Provided information:

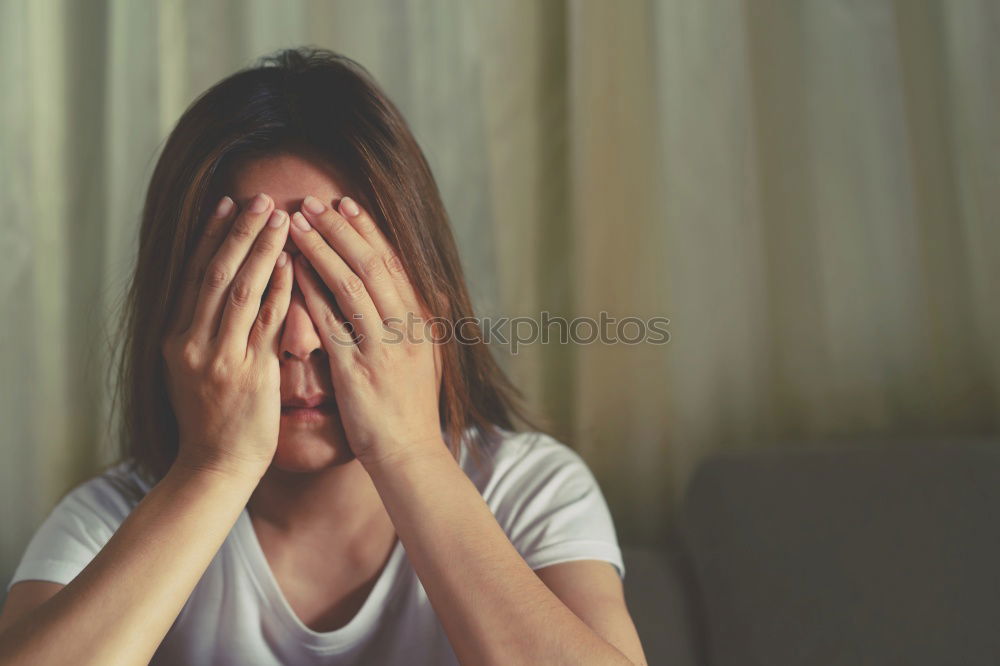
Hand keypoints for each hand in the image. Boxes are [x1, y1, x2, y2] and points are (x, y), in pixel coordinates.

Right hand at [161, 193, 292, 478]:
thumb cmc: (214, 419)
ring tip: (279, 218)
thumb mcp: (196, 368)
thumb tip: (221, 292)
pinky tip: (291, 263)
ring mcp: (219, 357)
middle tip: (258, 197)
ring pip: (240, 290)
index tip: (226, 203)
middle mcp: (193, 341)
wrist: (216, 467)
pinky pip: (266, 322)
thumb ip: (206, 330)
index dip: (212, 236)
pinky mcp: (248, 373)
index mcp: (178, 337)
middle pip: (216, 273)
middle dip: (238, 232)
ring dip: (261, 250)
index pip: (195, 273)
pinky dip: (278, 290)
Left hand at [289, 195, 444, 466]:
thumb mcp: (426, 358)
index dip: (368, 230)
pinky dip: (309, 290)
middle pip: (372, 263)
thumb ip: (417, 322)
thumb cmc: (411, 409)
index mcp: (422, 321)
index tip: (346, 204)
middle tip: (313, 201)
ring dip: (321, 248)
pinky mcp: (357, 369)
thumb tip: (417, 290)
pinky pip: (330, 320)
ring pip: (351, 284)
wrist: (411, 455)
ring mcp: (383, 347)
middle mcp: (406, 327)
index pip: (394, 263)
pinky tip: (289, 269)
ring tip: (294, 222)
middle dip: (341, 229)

* * *

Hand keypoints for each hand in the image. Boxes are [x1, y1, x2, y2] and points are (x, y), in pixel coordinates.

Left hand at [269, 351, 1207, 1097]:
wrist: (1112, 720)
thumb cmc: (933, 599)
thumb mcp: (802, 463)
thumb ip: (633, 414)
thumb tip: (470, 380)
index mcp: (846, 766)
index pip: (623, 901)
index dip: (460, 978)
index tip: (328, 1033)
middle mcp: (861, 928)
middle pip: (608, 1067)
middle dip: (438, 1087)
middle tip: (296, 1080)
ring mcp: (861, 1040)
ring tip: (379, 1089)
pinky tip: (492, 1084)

---

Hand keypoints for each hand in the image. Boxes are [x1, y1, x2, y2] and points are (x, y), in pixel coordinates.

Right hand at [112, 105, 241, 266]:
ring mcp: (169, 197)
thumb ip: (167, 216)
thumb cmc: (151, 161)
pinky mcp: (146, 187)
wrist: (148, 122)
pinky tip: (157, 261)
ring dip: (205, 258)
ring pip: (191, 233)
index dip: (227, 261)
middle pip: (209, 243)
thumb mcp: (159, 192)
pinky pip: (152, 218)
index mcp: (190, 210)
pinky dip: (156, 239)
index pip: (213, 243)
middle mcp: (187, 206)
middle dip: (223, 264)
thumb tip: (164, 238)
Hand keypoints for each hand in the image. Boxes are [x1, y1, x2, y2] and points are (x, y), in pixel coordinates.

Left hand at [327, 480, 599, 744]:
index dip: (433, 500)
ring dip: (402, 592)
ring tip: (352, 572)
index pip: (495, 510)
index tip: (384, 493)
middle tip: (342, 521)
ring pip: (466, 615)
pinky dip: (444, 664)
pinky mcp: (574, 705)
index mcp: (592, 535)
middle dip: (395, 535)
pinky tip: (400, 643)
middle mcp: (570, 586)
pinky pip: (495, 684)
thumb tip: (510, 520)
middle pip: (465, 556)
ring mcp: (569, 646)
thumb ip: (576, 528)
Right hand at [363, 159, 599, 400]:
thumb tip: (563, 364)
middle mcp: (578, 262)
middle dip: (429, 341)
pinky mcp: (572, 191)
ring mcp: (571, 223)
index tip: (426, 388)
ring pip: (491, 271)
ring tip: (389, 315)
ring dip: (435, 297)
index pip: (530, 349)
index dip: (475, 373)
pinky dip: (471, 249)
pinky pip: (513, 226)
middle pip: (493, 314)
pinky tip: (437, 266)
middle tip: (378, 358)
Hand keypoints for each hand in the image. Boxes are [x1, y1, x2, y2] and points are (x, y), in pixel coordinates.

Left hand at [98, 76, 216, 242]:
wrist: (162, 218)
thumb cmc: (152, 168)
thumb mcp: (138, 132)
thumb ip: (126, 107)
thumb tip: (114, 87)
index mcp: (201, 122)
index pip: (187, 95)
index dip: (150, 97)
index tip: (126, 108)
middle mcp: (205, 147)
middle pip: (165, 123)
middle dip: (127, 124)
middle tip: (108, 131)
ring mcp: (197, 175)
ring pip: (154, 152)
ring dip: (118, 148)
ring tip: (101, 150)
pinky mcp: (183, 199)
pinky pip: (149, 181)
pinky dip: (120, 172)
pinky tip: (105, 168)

Required work:
Give the number of lines in the listing above that hold the string "Right", with nothing else.

Answer to the problem:
3